NAMES ARE = HVID x1 x2 x3 y; MISSING = All(-99, -88); CLUSTER = HVID; BETWEEN ARE y;
DEFINE: ANALYSIS: TYPE IS TWOLEVEL; ESTIMATOR = ML;
MODEL: %WITHIN% x1 x2 x3; %BETWEEN% y on x1 x2 x3;
The syntax above works but I have two questions: 1) I'm wondering now what is happening exactly. Is MPLUS automatically making aggregated means of x1 x2 x3 or is this an adjusted aggregated mean of some sort? 2) In the literature on micromacro analysis as in Croon & Vanveldhoven (2007) and Foster-Johnson & Kromrey (2018) a latent variable model is created where latent variables of x1 x2 x3 are introduced at level 2? See their mplus syntax on https://osf.io/z745e/?view_only=133543b6151a4ccbbde895839ceef378 But it's not clear to me why this is necessary. With their syntax I run into convergence problems, with the syntax above everything runs fine.
Mplus gives you a latent variable decomposition of the x's so that only the latent between-level part of each x is used on Between. You can read more about it in this paper on our website:
Asparouhov, T. & Muthén, B. (2019). Latent variable centering of predictors and mediators in multilevel and time-series models. Structural Equation Modeling: A Multidisciplinary Journal, 26, 119-142. DOI: 10.1080/10705511.2018.1511375 (Download scripts).
Kit Tse posted on Tuesday, October 20, 2020 - 10:22 pm
Dear Drs Muthen,
I have a school(L2)-student(L1) data structure, and I want to examine the effect of students' scores in Class A(L1-predictor X) on a school outcome(L2-outcome Y), controlling for students' average scores in the school. Class is an L1 moderator(C) with 2 values (1[Class A] or 0[Class B]). This is a bit different from the 1*1 moderation model in http://www.quantpsy.org/pubs/preacher_zhang_zyphur_2016_(code.appendix).pdf given the L2-outcome Y.

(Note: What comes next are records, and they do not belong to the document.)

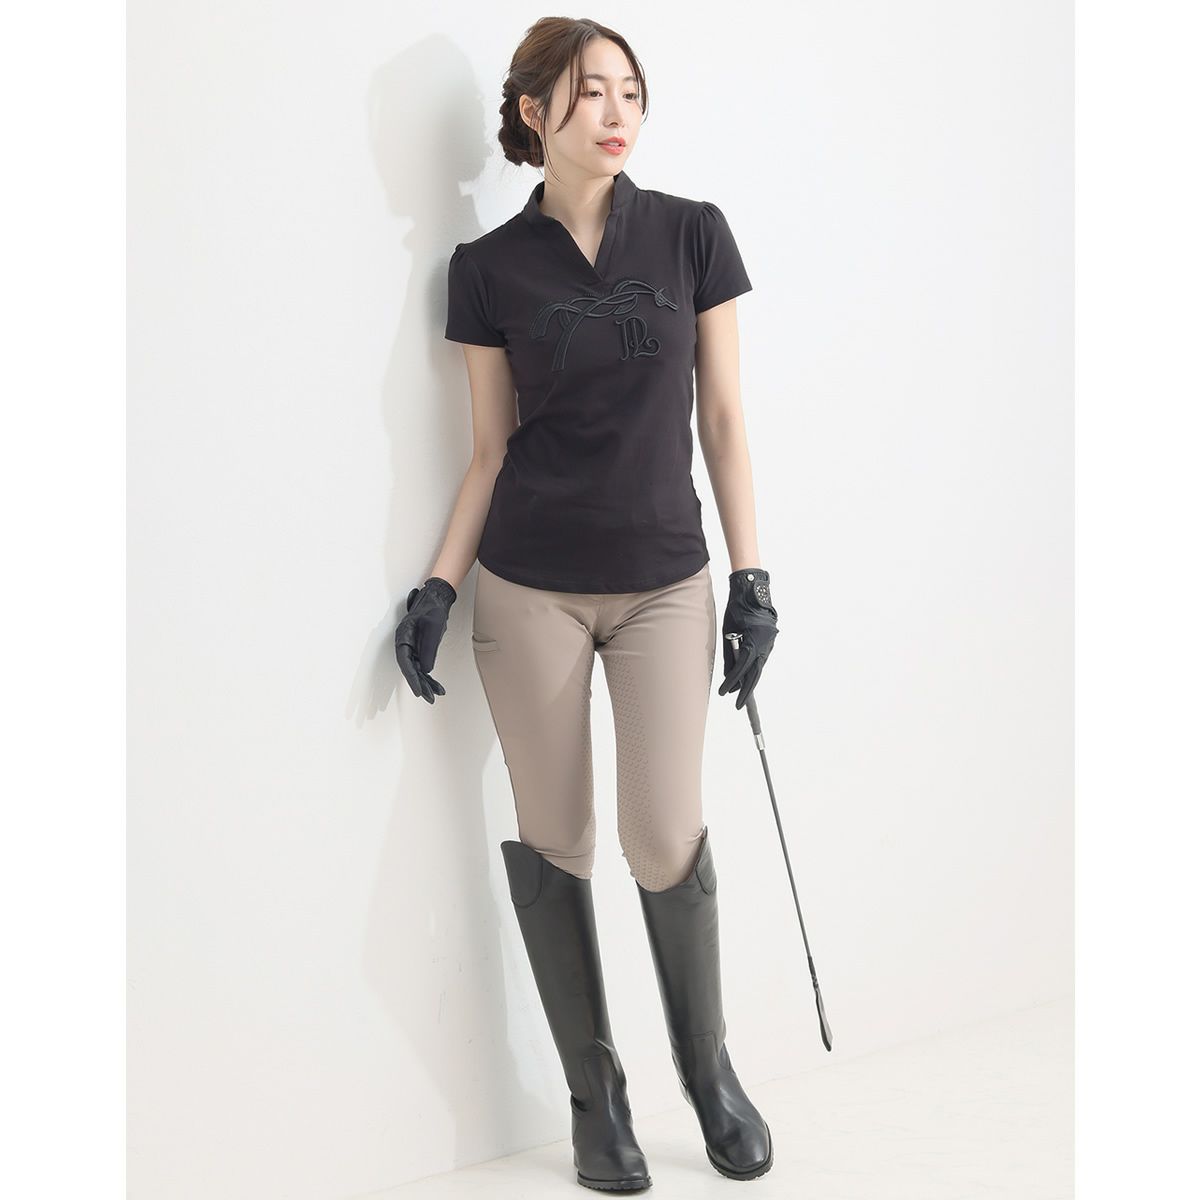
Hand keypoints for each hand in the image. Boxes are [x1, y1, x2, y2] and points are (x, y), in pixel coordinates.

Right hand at [394, 577, 456, 703]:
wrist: (437, 597)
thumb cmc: (433, 608)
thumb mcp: (433, 627)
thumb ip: (429, 648)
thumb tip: (426, 669)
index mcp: (404, 636)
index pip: (405, 662)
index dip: (411, 678)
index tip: (418, 691)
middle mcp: (406, 642)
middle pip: (410, 668)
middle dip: (420, 684)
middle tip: (429, 698)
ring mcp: (412, 645)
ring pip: (416, 668)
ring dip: (425, 682)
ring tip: (435, 694)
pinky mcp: (419, 647)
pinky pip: (422, 664)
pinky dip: (429, 675)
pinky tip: (435, 685)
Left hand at [718, 568, 778, 709]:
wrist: (752, 590)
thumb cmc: (736, 608)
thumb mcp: (728, 631)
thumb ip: (730, 653)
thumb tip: (728, 674)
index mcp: (754, 641)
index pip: (742, 667)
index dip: (732, 682)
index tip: (725, 693)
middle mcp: (765, 644)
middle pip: (755, 673)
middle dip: (745, 690)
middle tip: (738, 704)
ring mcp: (770, 642)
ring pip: (759, 666)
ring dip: (749, 679)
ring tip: (740, 693)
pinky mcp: (770, 640)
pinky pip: (761, 658)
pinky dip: (754, 668)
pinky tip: (747, 676)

When I perform linear regression at L2 by averaging X, the aggregation procedure returns the school means of X in Class A that is highly correlated with the overall school means of X, resulting in collinearity issues. I have come up with the MPlus syntax instead: == %BETWEEN% Y ON X C X*C; %WITHIN% X C; ==
I wonder if my interpretations that 1. the coef of X represents the effect of X in Class B 2. the coef of (X+X*C) represents the effect of X in Class A are correct? Or are they wrong because C at L2 has values different from 0 and 1?
Furthermore, if I add in a school-level (L2) moderator (Z), could I change the syntax as follows: == %BETWEEN% Y ON X C Z X*C X*Z C*Z X*C*Z; %WITHIN% X C; ===
%BETWEEN% Y ON XA XB; XA with XB; %WITHIN% XA XB; XA with XB@0;
You would need to organize the data file as Y XA XB
If classrooms A and B have different sizes - fill in with missing values.
Kit Tse posted on Thursday, October 22, 2020 - 8:45 pm
Dear Dr. Asparouhov,
Thank you for your prompt response. Will the strong positive correlations at the school level between XA and XB (because they are classes from the same school) remain an issue in terms of multicollinearity in this model?